This way, you can successfully bring these potential customers back and nudge them to book a session at your salon.
If you haven’t checked it already, look into native advertising as another channel to advertise your business. Unlike Google and Facebook, these native ad platforms let you run ‘advertorials’ – these are advertisements that run in ‘news format and have a much higher rate of website visitors converting to customers. Use a service like Upwork or Freelancer to hire a copywriter who can draft the advertorial for you.
Step 7: Build a relationship with past customers through newsletters
You’ve set up a complete marketing funnel to capture new audiences, prove your credibility, and get them to book sessions, but your work isn’t done yet! You need to be able to engage with past customers and build a relationship with them. By setting up communication to keep your past customers in the loop, you can turn them into loyal clients and make them eager to hear from you.
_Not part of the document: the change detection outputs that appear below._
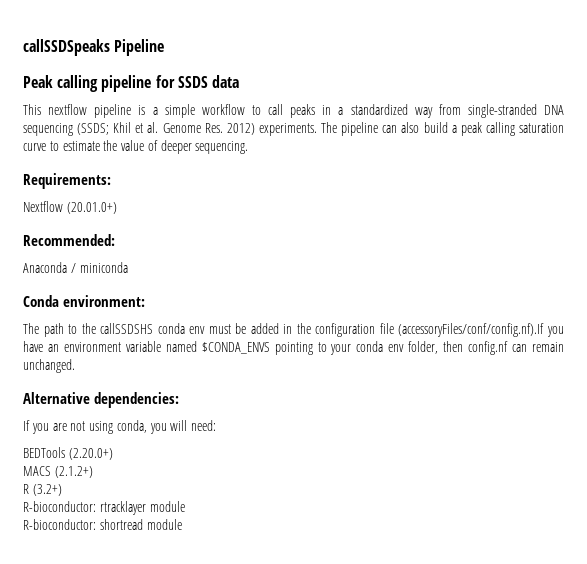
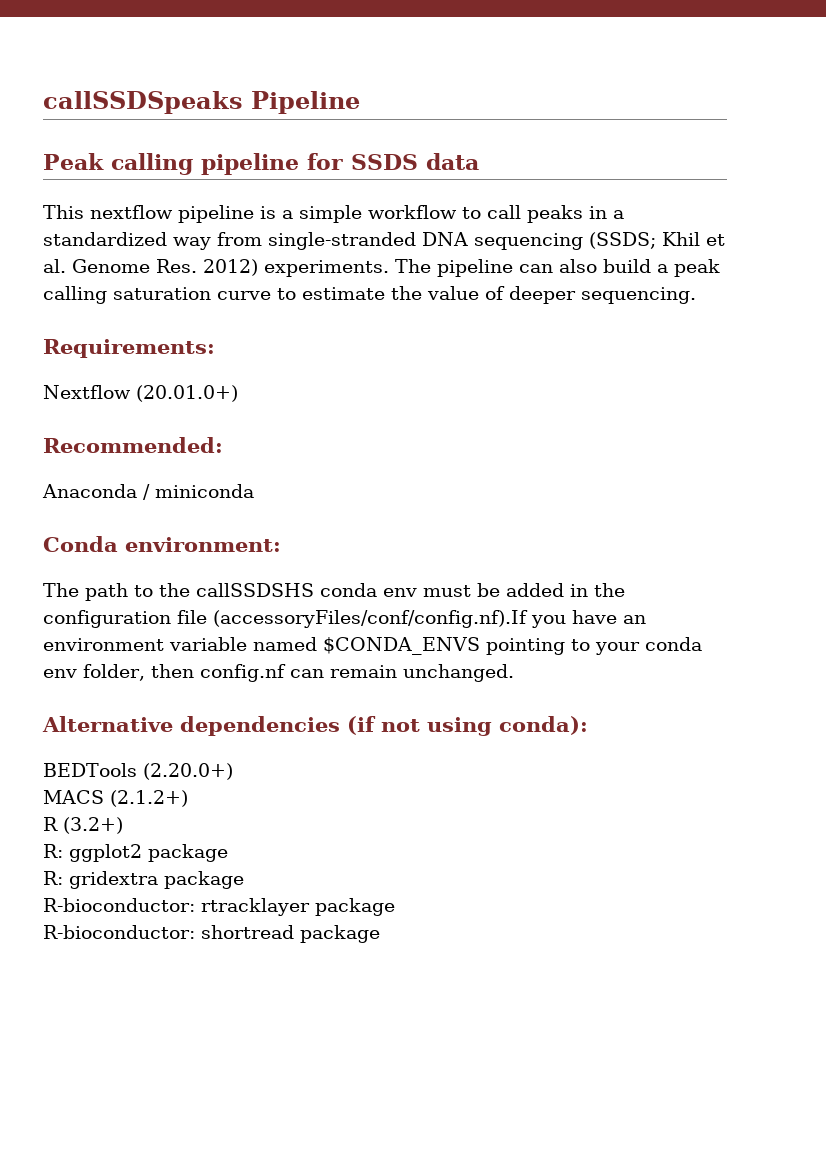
[94,392,179,408] [23,420,217,434] dependencies: // If you are not using conda, you will need: -> [180,716,588,736] dependencies (if not using conda):
(62, 490) none -> [43,844,228,862] [43,871,244,889] // R: ggplot2 package // R: gridextra package
[149,501,185,512] module -> [315,898,395,916] package
[146,519,182,530] module -> [300,925,380,943] package

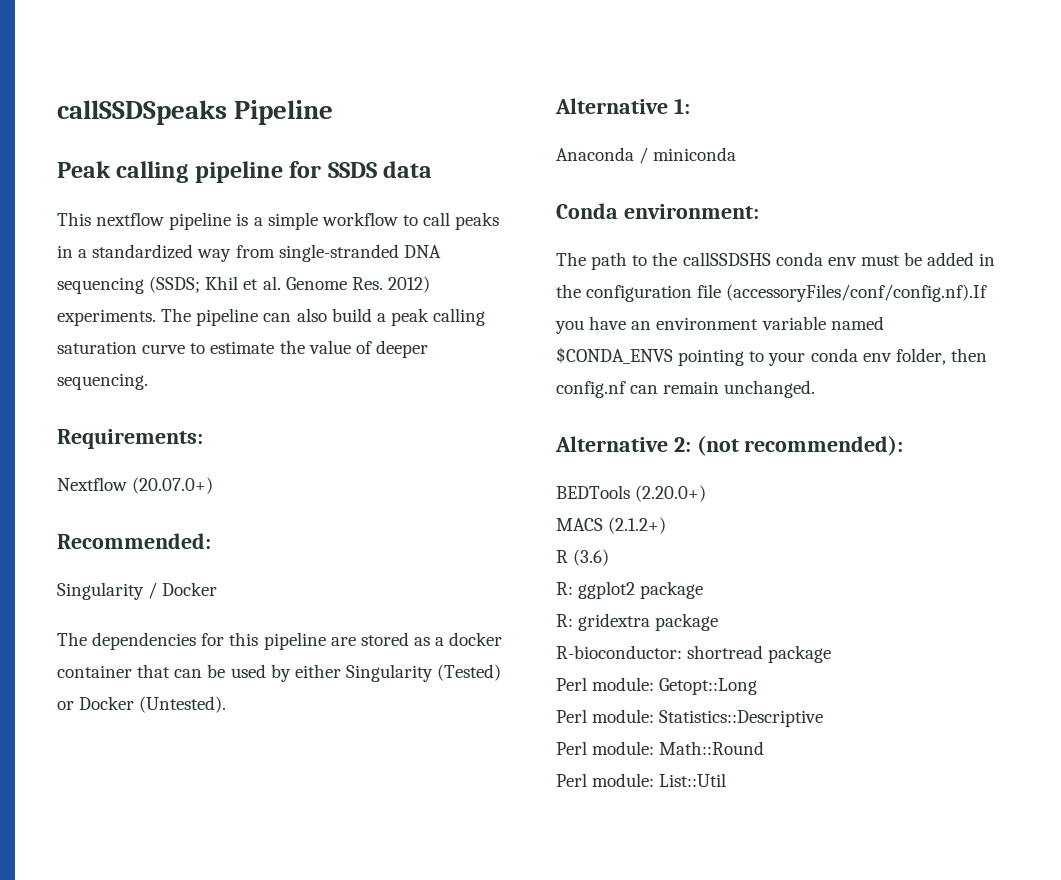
[136,385,238,402] (20.01.0+) -> [132,477,214,494] (20.07.0+)
(223, 445) none -> [57,582,218,600] [57,632,503,650] [57,664,502,682] [57,696,227,713] [555,98,690,114] // Singularity / Docker // The dependencies for this pipeline are stored as a docker container that can be used by either Singularity (Tested) or Docker (Untested). // Alternative 1:
[180,716,588,736] dependencies (if not using conda): -> [673,435,904,456] 2: (not recommended):
[63,817,123,834] (3.2+) -> [573,549,610,566] (3.6)
[201,898,395,916] [43,925,380,943] rtracklayer package // R-bioconductor: shortread package -> [687,645,832,663] [556,677,758,695] [556,709,824,727] [556,741,765,755] [556,773,727,787] shortread package // Perl module: Getopt::Long // Perl module: Statistics::Descriptive // Perl module: Math::Round // Perl module: List::Util

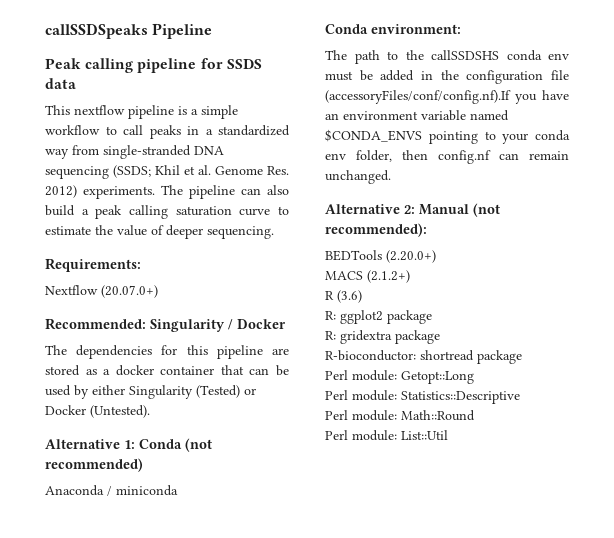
(211, 541) // -> (146, 324) none
(690, 106) none -> [139,438,212,452] [45,458,143,472] Conda (not recommended)
(691, 444) none -> [419,204,469,215] Manual

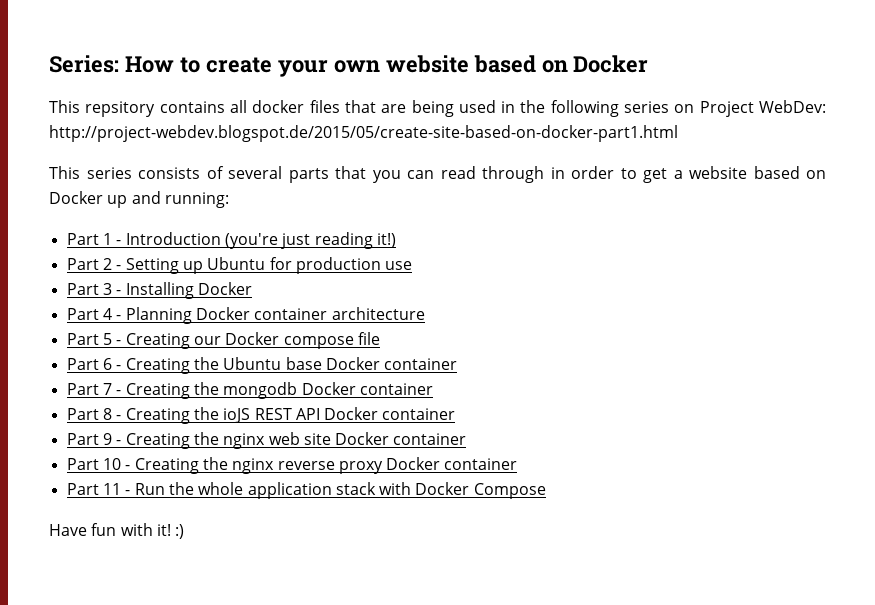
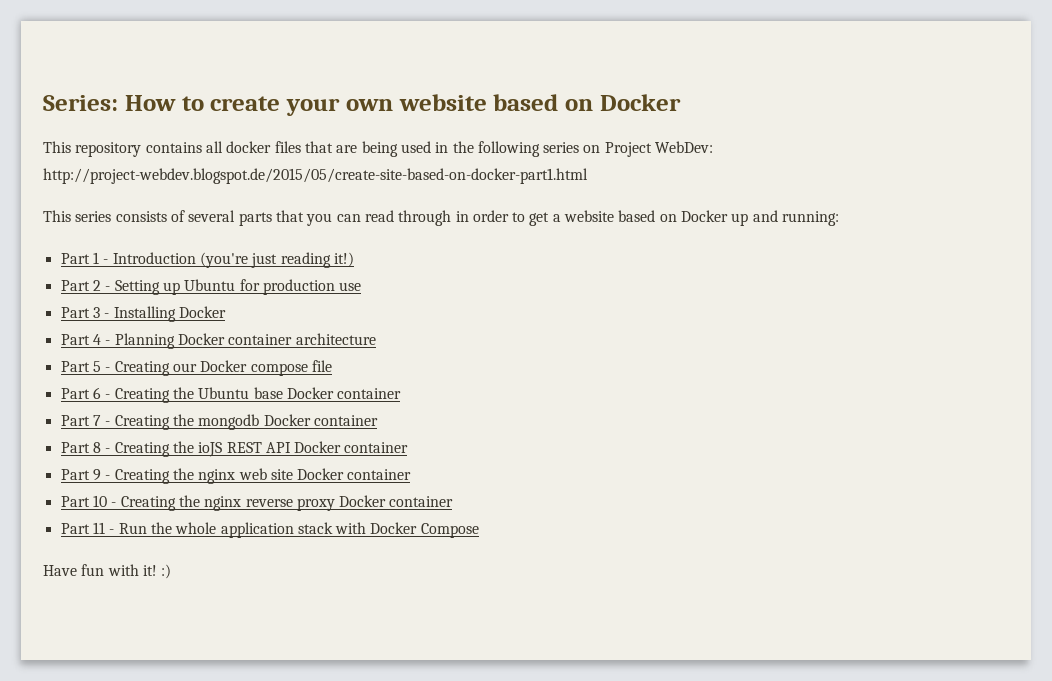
[85,101,156,117] repsitory -> [75,142,142,157] repository

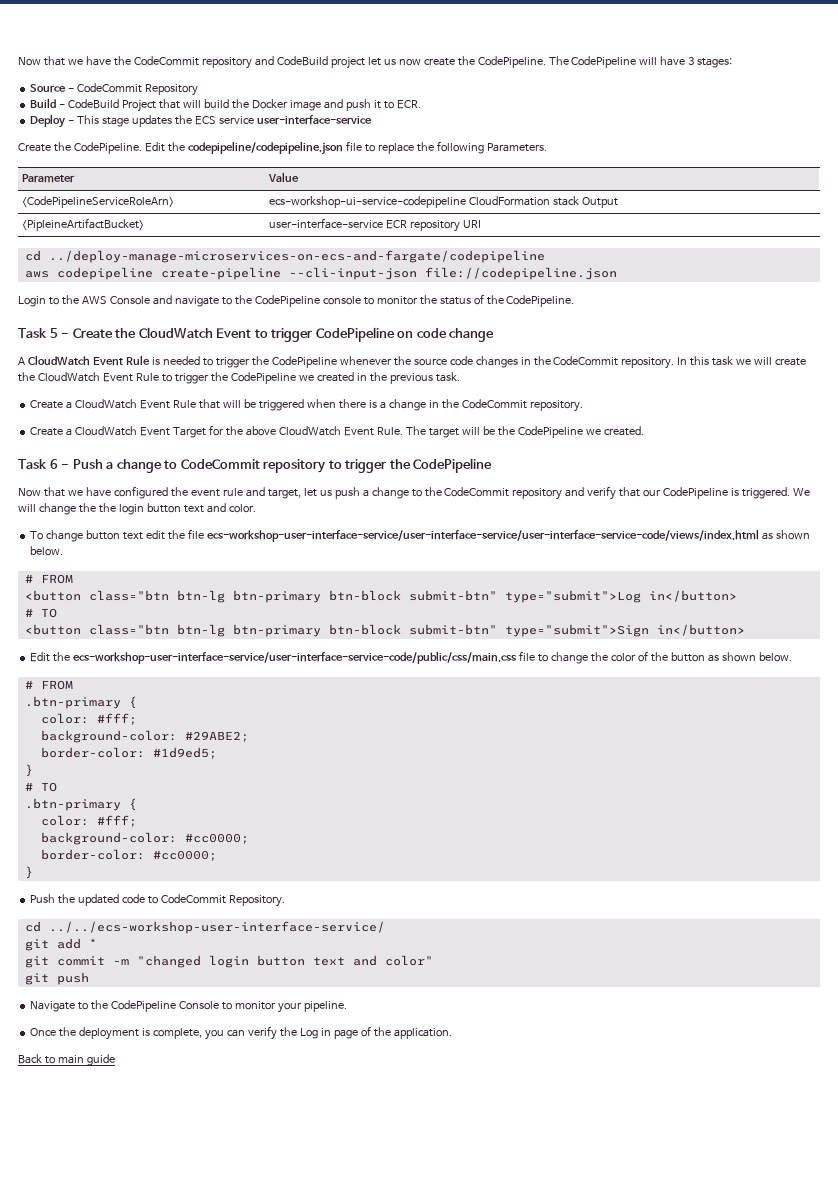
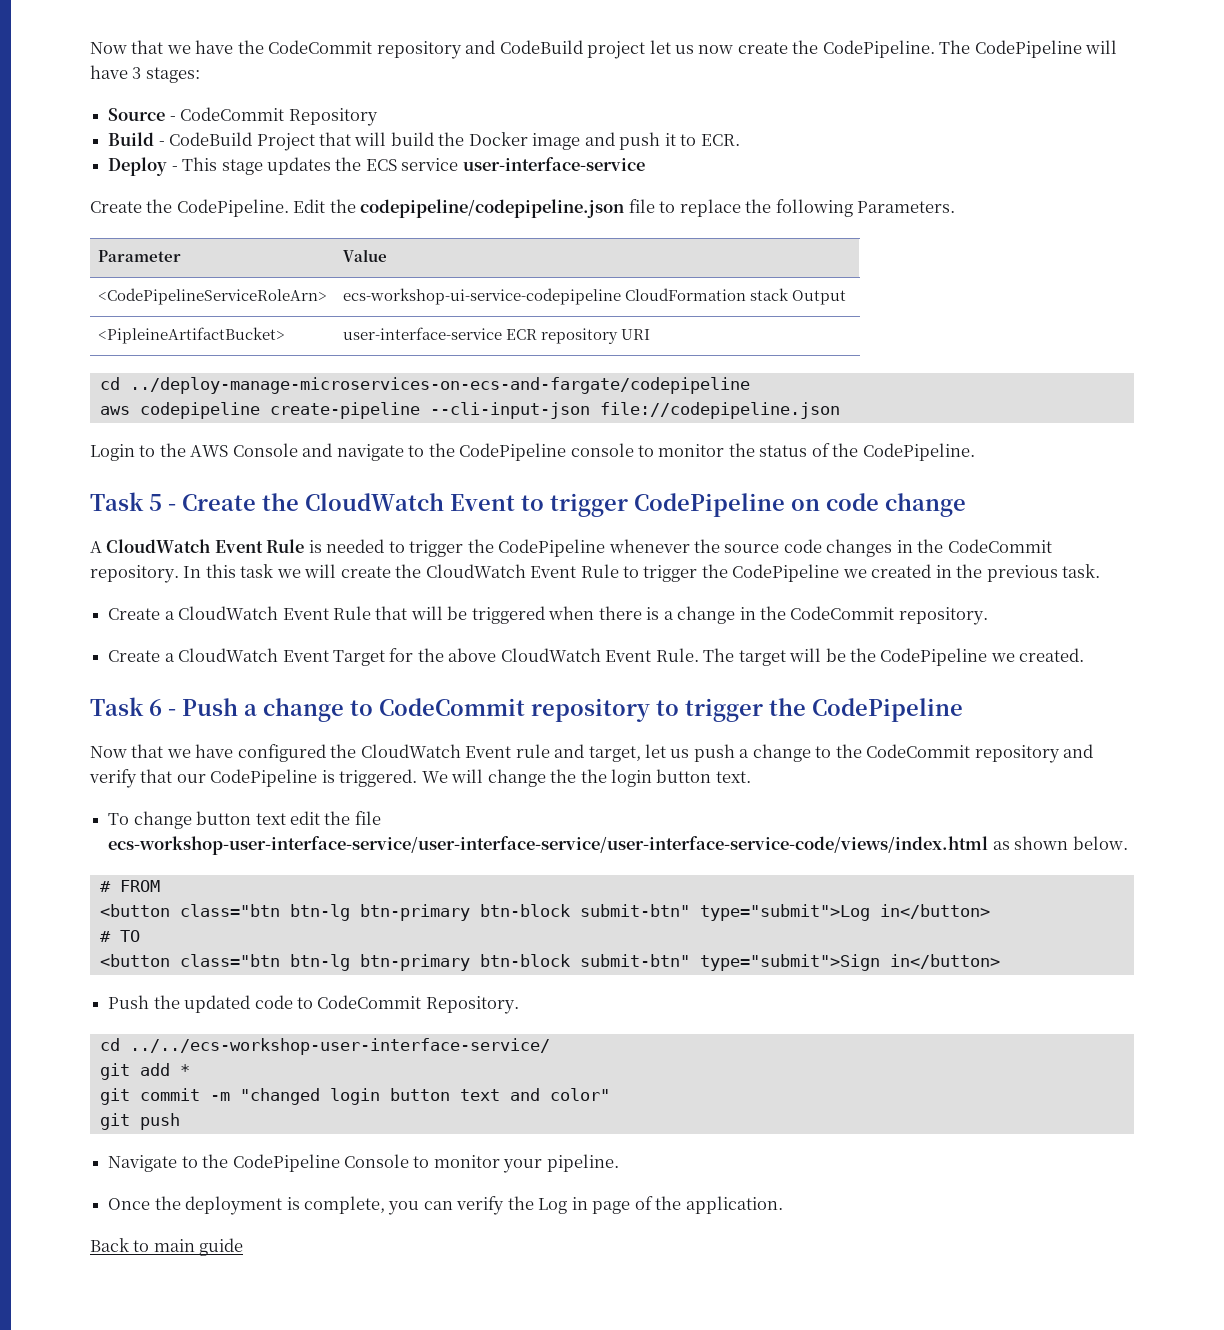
[190,489,220,497] event -> [360,744,512,758] CloudWatch Event
[183,503,256,513] text and color. -> [715,771,751,783] text.
[30,651,792,664] [24,680,73,690] [24,696,137,709] [40,713,137,725] [40,730,249,743] [40,747,217,759] [24,764,33,777] [24,782,57,792] [24,798,137,811] [40,815,137,827] [40,832,249,845] [40,849,217,861] [24,866,33,879] // Edit the ecs-workshop-user-interface-service/user-interface-service-code/public/css/main.css file to change the color of the button as shown below. // # FROM // .btn-primary { // color: #fff; // background-color: #29ABE2; // border-color: #1d9ed5; // } // # TO // .btn-primary { // color: #fff; // background-color: #cc0000; // border-color: #cc0000; // } -> (1000, 961) none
You can set up a weekly or fortnightly newsletter using a tool like MailChimp or Constant Contact, sharing news about the salon, offers you’re running in the coming weeks, and even tips for hair and beauty care. Such engaging emails will make the client invested in your salon, especially since you’ll deliver helpful and value-adding content within these newsletters.
Another way to re-engage past customers is by setting up an automated email to be sent 60 to 90 days after your client’s session, reminding them to rebook an appointment at your salon. This timely reminder will get them to book an appointment just in time for their hair touch-up, waxing, or other such beauty services.
Set up an inbound marketing funnel for your salon to attract more business!
An inbound marketing funnel is crucial to building brand awareness for your salon business and successfully attracting and converting interested searchers into customers.
We hope this guide helps you understand how you can set up a seamless marketing funnel to capture new clients with ease. After setting up a process for your inbound marketing, ensure that you constantly monitor its performance using Google Search Console, Google Analytics, and the in-built analytics within your marketing apps. You can then use these insights to optimize your existing strategy and continuously capture and convert new leads into your salon business customers.